Required action:
State how many lines of the listing below include the word "untuk". Give only the number.
━━━ Task material ━━━
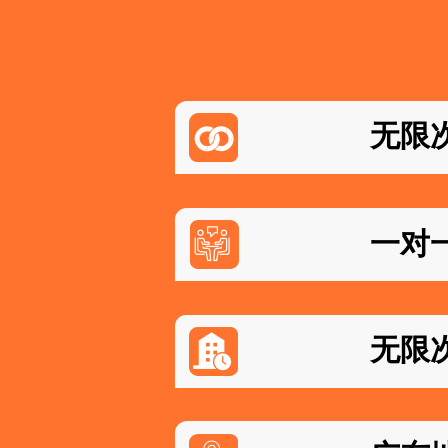
无限
一对
无限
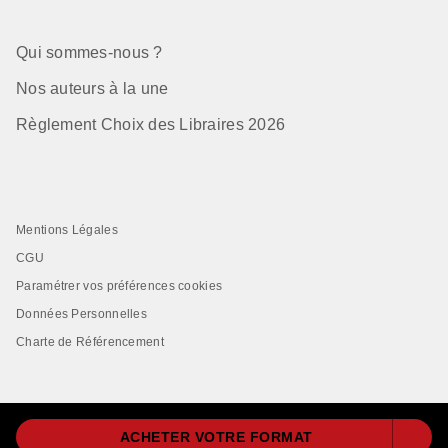
Qui sommes-nous ?
Nos auteurs à la une
Règlement Choix des Libraires 2026
Mentions Légales
CGU
Paramétrer vos préférences cookies
Données Personnelles
Charte de Référencement
ACHETER VOTRE FORMAT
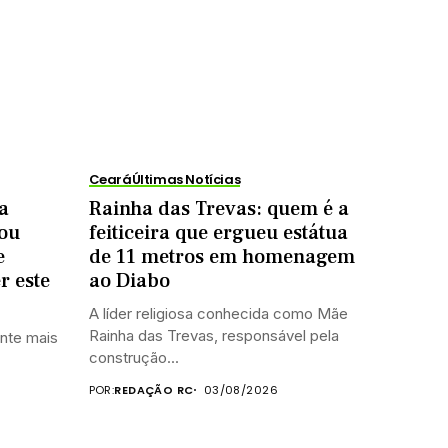
Ceará
Últimas Notícias
a
Rainha das Trevas: quem é a
rou
feiticeira que ergueu estátua
e
de 11 metros em homenagem
r este
ao Diabo
A líder religiosa conhecida como Mãe
Rainha das Trevas, responsável pela
ante mais
construção...
POR:
REDAÇÃO RC
03/08/2026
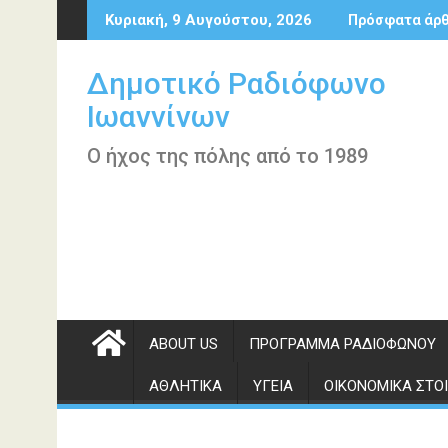
Περάστε
Κυριακή, 9 Αυγούστου, 2026
Πρόσφατα άρ
στο
περιεχόμενο
Δημοτικό Ραδιόφωνο
Ιωαννίνων
Ο ήχος της πόλης από το 1989
ABOUT US
ΠΡΌΓΡΑΜΜΑ ΡΑΔΙΟΦΏΝΟΥ
ΑΘΛΗΤΙΚΆ
ΥΓΕΊΑ
ΟΙΚΟΝΟΜΙΚΆ ΣΤΟΙ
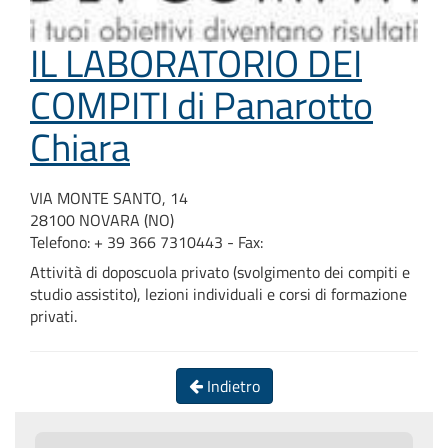
IL LABORATORIO DEI
COMPITI di Panarotto
Chiara
VIA MONTE SANTO, 14
28100 NOVARA (NO)
Telefono: + 39 366 7310443 - Fax:
Attività di doposcuola privato (svolgimento dei compiti e
studio assistito), lezioni individuali e corsi di formazione
privati.
Indietro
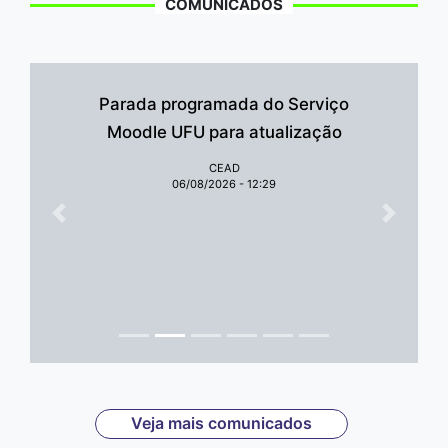
COMUNICADOS
Parada programada do Serviço
Moodle UFU para atualização
CEAD
06/08/2026 - 12:29
Anterior
Próxim
Veja mais comunicados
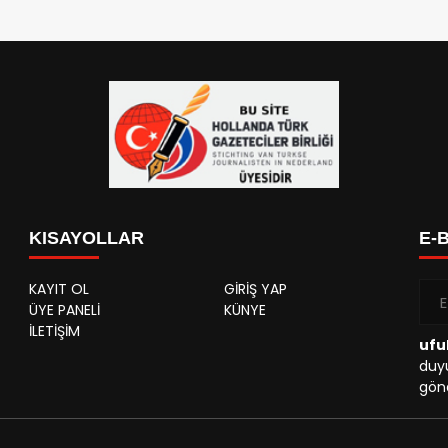
KISAYOLLAR
E-
KAYIT OL
GİRİŞ YAP
ÜYE PANELİ
KÜNYE
İLETİŞİM
ufu
duyu
gönd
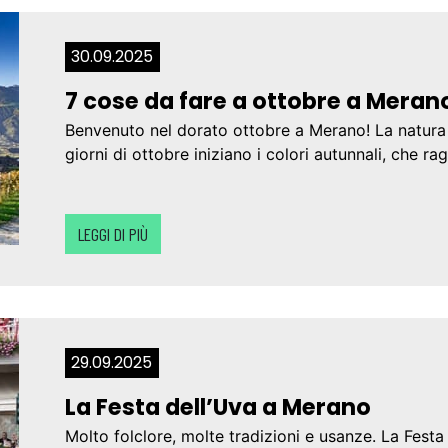
30.09.2025
7 cose da fare a ottobre a Meran
Benvenuto nel dorato ottobre a Merano! La natura 
giorni di ottobre iniziano i colori autunnali, che r
LEGGI DI PIÙ
29.09.2025
La Festa dell’Uva a Merano
Molto folclore, molte tradizioni e usanze. La Fest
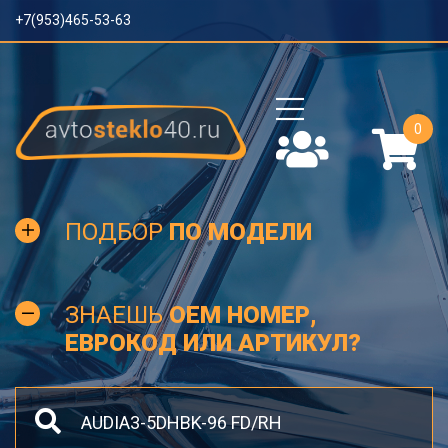
+7(953)465-53-63
0
ПОДБОР
ПО МОДЕЛИ
ЗНАЕШЬ
OEM НОМЕР,
ЕВРОКОД ИЛИ АРТИКУЛ?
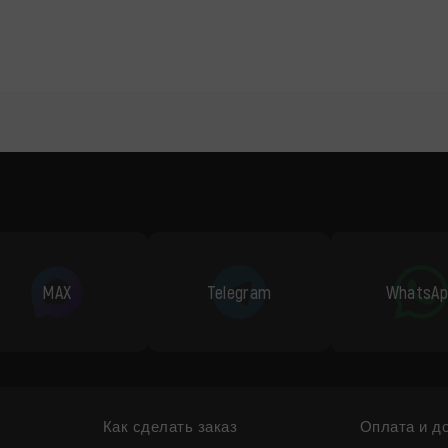
MAX
Telegram
WhatsAp
Как сделать заказ
Оплата и д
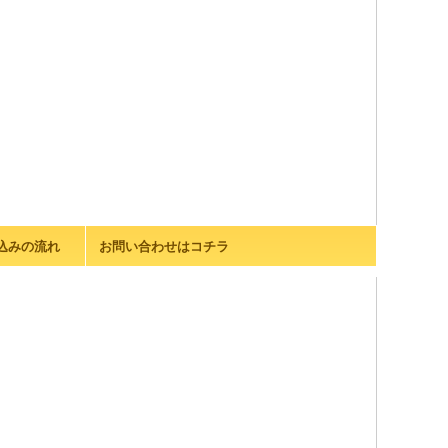
込みの流れ
お問い合わせはコチラ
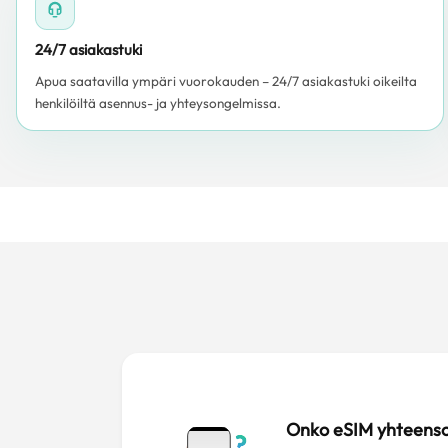
24/7 asiakastuki
Apua saatavilla ympäri vuorokauden – 24/7 asiakastuki oikeilta
henkilöiltä asennus- ja yhteysongelmissa.
Onko eSIM yhteens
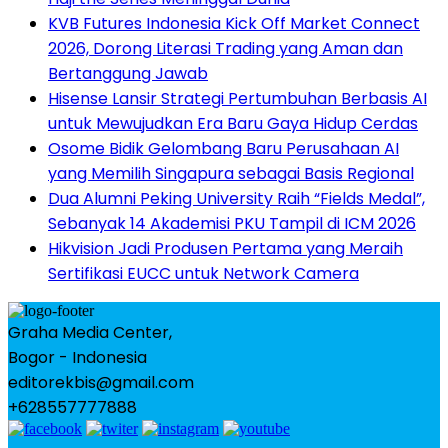
KVB Futures Indonesia Kick Off Market Connect
2026, Dorong Literasi Trading yang Aman dan
Bertanggung Jawab
Hisense Lansir Strategi Pertumbuhan Berbasis AI
untuk Mewujudkan Era Baru Gaya Hidup Cerdas
Osome Bidik Gelombang Baru Perusahaan AI
yang Memilih Singapura sebagai Basis Regional
Dua Alumni Peking University Raih “Fields Medal”,
Sebanyak 14 Akademisi PKU Tampil di ICM 2026
Hikvision Jadi Produsen Pertama yang Meraih
Sertifikasi EUCC untuk Network Camera
Graha Media Center,
Bogor - Indonesia
editorekbis@gmail.com
+628557777888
━━━
Answer for this exercise:
2